◆ WHAT YOU HAVE TO DO: Give back the full data character for character.

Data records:
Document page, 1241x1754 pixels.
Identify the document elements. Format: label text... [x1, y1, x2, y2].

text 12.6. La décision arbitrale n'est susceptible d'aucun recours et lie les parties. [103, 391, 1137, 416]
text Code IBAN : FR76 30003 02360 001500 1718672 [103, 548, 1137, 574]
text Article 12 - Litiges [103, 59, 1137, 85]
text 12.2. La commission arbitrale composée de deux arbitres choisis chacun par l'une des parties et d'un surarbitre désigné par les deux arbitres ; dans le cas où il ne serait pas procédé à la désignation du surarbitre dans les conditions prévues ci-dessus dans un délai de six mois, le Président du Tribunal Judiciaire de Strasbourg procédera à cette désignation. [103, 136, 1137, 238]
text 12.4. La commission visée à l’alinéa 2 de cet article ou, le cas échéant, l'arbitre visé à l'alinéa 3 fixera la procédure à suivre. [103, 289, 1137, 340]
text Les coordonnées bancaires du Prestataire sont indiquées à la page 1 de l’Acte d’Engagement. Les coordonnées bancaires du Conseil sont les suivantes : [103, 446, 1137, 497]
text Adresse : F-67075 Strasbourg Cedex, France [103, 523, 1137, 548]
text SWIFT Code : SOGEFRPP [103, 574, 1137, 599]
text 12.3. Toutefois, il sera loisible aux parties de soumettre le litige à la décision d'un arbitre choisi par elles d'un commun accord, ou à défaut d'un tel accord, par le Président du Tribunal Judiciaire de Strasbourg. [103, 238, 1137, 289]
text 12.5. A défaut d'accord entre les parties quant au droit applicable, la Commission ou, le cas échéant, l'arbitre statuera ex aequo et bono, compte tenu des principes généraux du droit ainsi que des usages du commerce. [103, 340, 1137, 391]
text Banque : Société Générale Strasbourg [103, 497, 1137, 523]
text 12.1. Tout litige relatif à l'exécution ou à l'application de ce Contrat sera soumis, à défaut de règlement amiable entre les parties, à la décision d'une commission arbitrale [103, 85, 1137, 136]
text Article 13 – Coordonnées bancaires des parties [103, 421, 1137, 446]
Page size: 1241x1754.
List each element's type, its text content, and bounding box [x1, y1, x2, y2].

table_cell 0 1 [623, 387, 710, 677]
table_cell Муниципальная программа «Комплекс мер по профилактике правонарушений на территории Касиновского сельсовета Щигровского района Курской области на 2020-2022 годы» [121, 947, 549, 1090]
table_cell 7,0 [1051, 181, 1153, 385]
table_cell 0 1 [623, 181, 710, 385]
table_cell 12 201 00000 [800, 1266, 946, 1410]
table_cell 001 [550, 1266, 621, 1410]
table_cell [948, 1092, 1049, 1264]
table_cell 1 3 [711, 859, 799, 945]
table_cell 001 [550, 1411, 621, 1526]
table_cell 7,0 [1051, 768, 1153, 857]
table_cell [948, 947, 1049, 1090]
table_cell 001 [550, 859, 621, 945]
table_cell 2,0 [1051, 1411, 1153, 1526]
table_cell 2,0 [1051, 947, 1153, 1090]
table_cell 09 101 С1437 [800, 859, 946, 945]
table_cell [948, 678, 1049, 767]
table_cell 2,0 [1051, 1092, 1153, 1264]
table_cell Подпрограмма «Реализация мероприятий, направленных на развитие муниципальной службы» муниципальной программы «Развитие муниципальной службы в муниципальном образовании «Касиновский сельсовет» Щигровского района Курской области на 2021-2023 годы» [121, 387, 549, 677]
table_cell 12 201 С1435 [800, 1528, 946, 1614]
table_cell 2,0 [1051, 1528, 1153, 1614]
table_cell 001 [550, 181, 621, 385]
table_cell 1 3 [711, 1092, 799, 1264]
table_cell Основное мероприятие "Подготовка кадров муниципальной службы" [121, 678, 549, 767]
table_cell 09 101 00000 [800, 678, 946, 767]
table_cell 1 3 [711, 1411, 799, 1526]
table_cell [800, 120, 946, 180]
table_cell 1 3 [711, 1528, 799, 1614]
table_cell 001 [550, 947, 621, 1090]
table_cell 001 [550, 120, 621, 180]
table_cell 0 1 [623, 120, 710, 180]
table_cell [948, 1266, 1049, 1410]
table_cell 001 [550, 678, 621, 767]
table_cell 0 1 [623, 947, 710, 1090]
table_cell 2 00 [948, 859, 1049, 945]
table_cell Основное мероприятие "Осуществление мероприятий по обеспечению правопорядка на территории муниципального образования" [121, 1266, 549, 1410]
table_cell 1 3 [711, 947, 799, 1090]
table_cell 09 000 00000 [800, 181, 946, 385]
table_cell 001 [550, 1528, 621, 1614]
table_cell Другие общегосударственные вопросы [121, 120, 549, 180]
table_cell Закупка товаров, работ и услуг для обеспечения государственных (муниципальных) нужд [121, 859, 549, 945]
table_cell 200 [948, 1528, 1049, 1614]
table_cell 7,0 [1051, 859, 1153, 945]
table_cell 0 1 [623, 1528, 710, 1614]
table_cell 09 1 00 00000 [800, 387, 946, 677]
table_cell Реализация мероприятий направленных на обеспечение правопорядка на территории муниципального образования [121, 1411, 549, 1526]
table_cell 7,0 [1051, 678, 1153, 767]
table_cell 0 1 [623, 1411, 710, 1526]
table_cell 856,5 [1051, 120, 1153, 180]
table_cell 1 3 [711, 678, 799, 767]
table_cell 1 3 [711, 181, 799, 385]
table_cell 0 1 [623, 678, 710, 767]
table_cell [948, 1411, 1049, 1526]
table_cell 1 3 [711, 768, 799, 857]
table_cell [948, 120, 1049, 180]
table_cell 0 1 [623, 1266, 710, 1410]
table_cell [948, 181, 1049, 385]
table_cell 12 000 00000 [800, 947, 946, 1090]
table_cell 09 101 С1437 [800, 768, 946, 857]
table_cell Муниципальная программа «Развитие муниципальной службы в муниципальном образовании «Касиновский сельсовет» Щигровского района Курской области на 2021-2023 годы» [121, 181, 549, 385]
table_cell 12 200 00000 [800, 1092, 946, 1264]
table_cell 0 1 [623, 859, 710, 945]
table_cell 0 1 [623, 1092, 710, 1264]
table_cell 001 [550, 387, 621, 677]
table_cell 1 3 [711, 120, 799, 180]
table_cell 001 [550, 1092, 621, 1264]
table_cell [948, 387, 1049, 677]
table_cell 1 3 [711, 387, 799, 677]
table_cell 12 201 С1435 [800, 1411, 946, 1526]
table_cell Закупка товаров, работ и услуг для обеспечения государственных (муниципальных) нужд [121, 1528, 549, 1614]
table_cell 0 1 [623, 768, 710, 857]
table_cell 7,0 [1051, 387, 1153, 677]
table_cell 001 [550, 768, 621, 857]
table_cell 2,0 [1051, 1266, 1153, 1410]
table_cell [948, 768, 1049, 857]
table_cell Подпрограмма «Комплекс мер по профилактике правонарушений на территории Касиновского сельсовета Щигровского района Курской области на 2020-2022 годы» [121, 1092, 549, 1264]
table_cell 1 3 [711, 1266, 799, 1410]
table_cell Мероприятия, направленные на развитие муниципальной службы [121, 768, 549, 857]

◆ WRITTEN RESPONSE:
Document page, 1241x1754 pixels.
Identify the document elements. Format: label text... [x1, y1, x2, y2].

text 12.6. La décision arbitrale n'est susceptible d'aucun recours et lie les parties. [103, 391, 1137, 416]
text Code IBAN : FR76 30003 02360 001500 1718672 [103, 548, 1137, 574]
text Article 12 - Litiges [103, 59, 1137, 85]
text 12.2. La commission arbitrale composée de deux arbitres choisis chacun par l'une des parties et d'un surarbitre désigné par les deux arbitres ; dans le cas où il ne serait pas procédé à la désignation du surarbitre dans les conditions prévues ci-dessus dans un délai de six mois, le Président du Tribunal Judiciaire de Strasbourg procédera à cette désignation. [103, 136, 1137, 238]
text 12.4. La commission visée à l’alinéa 2 de cet article ou, le cas échéant, l'arbitre visé à l'alinéa 3 fixera la procédure à suivre. [103, 289, 1137, 340]
text Les coordonnées bancaires du Prestataire sont indiquées à la page 1 de l’Acte d’Engagement. Les coordonnées bancaires du Conseil sont les suivantes : [103, 446, 1137, 497]
text Adresse : F-67075 Strasbourg Cedex, France [103, 523, 1137, 548]
text SWIFT Code : SOGEFRPP [103, 574, 1137, 599]
text 12.3. Toutefois, il sera loisible aux parties de soumettre le litige à la décision d'un arbitre choisi par elles d'un commun accord, ou à défaut d'un tel accord, par le Président du Tribunal Judiciaire de Strasbourg. [103, 238, 1137, 289]
text 12.5. A défaut d'accord entre les parties quant au droit applicable, la Commission ou, le cas échéant, l'arbitre statuera ex aequo et bono, compte tenu des principes généraux du droit ainsi que des usages du commerce. [103, 340, 1137, 391]
text Banque : Société Générale Strasbourg [103, 497, 1137, 523]
text 12.1. Tout litige relatif à l'exécution ou à l'application de ce Contrat sera soumis, à défaut de règlement amiable entre les parties, à la décision d'une commission arbitrale [103, 85, 1137, 136]
text Article 13 – Coordonnées bancaires des parties [103, 421, 1137, 446]
Page size: 1241x1754.
List each element's type, its text content, and bounding box [x1, y1, x2, y2].

table_cell 0 1 [623, 387, 710, 677]
table_cell Муниципальная программа «Комплекс мер по профилактике правонарушений на территории Касиновского сельсовета Щигровского района Курской области на 2020-2022 годы» [121, 947, 549, 1090]
table_cell 7,0 [1051, 181, 1153, 385]
table_cell 0 1 [623, 181, 710, 385]
table_cell 12 201 00000 [800, 1266, 946, 1410]
table_cell 001 [550, 1266, 621, 1410]
table_cell [948, 1092, 1049, 1264]
table_cell 1 3 [711, 859, 799, 945]
table_cell 001 [550, 1411, 621, 1526]
table_cell 7,0 [1051, 768, 1153, 857]
table_cell [948, 947, 1049, 1090]
table_cell 001 [550, 859, 621, 945]
table_cell 2,0 [1051, 1411, 1153, 1526]
table_cell 2,0 [1051, 947, 1153, 1090]
table_cell 09 101 С1437 [800, 859, 946, 945]
table_cell [948, 678, 1049, 767]
table_cell 2,0 [1051, 1092, 1153, 1264]
table_cell Подпрограмма «Реализация мероприятий, направленных на развитие муниципальной службы» муниципальной программы «Развитие муниципальной службы в муниципальном образовании «Касиновский сельсовет» Щигровского района Курской области на 2021-2023 годы» [121, 387, 549, 677]
table_cell 12 201 С1435 [800, 1528, 946, 1614]
table_cell 2,0 [1051, 1528, 1153, 1614]
table_cell 001 [550, 181, 621, 385]
table_cell 1 3 [711, 1092, 799, 1264]
table_cell Основное мероприятие "Подготовка кадров муниципальной службы" [121, 678, 549, 767]
table_cell 09 101 00000 [800, 678, 946, 767]
table_cell 1 3 [711, 1411, 799, 1526]
table_cell [800, 120, 946, 180]
table_cell 1 3 [711, 1528, 799, 1614]
table_cell 001 [550, 947, 621, 1090]
table_cell 001 [550, 120, 621, 180]
table_cell 0 1 [623, 120, 710, 180]
table_cell [948, 1266, 1049, 1410]
table_cell 001 [550, 678, 621, 767]
table_cell 0 1 [623, 947, 710, 1090]
table_cell 2 00 [948, 859, 1049, 945]
table_cell Основное мероприятие "Осуществление мероприятий по обеспечению правопорядка на территории муниципального образования" [121, 1266, 549, 1410]
table_cell 1 3 [711, 947, 799, 1090]
table_cell 09 000 00000 [800, 181, 946, 385]
table_cell 001 [550, 1528, 621, 1614]
table_cell Другие общегосударственные вопросы [121, 120, 549, 180]
table_cell Закупка товаров, работ и услуг для обеспечения государственных (муниципальных) нужд [121, 859, 549, 945]
table_cell 200 [948, 1528, 1049, 1614]
table_cell 7,0 [1051, 859, 1153, 945]
table_cell 0 1 [623, 1528, 710, 1614]
table_cell 09 1 00 00000 [800, 387, 946, 677]
table_cell Реализация мероприятий направленных на обеспечение правопорядка на территории муниципального образования [121, 1411, 549, 1526]
table_cell 7,0 [1051, 678, 1153, 767]
table_cell 0 1 [623, 1411, 710, 1526]
table_cell 856,5 [1051, 120, 1153, 180]
table_cell 1 3 [711, 678, 799, 767]
table_cell 1 3 [711, 181, 799, 385]
table_cell 0 1 [623, 678, 710, 767]
table_cell [948, 1411, 1049, 1526]
table_cell 1 3 [711, 768, 799, 857]
table_cell [948, 120, 1049, 180]
table_cell 0 1 [623, 1266, 710, 1410]
table_cell [948, 181, 1049, 385]
table_cell 12 000 00000 [800, 947, 946, 1090]
table_cell 09 101 С1437 [800, 768, 946, 857]
table_cell Муниципальная программа «Развитие муниципальной службы в муниципальном образовании «Касиновский сельсовет» Щигровского района Курской области на 2021-2023 годы» [121, 181, 549, 385]
table_cell 12 200 00000 [800, 1092, 946, 1264]
table_cell 0 1 [623, 859, 710, 945]
table_cell 0 1 [623, 1092, 710, 1264]
table_cell 001 [550, 387, 621, 677]
table_cell 1 3 [711, 120, 799, 180]
table_cell 001 [550, 1092, 621, 1264]
table_cell [948, 387, 1049, 677]
table_cell 1 3 [711, 387, 799, 677]
table_cell 12 201 С1435 [800, 1411, 946, 1526]
table_cell Закупка товаров, работ и услуг для обеспечения государственных (муниципальных) нужд [121, 1528, 549, 1614]
table_cell 0 1 [623, 768, 710, 857]
table_cell 7,0 [1051, 387, 1153, 677]
table_cell 001 [550, 768, 621, 857]
table_cell 2,0 [1051, 1266, 1153, 1410]
table_cell [948, 768, 1049, 857]
table_cell Подпрограмма «Комплекс мер по профилактике правонарушений на территории Касиновского сельсовета Щигровского района Курской области на 2020-2022 годы» [121, 1092, 549, 1264]
table_cell 1 3 [711, 1266, 799, 1410]
table_cell Мероприятия, направленные на развитие муниципальной службы [121, 768, 549, 857]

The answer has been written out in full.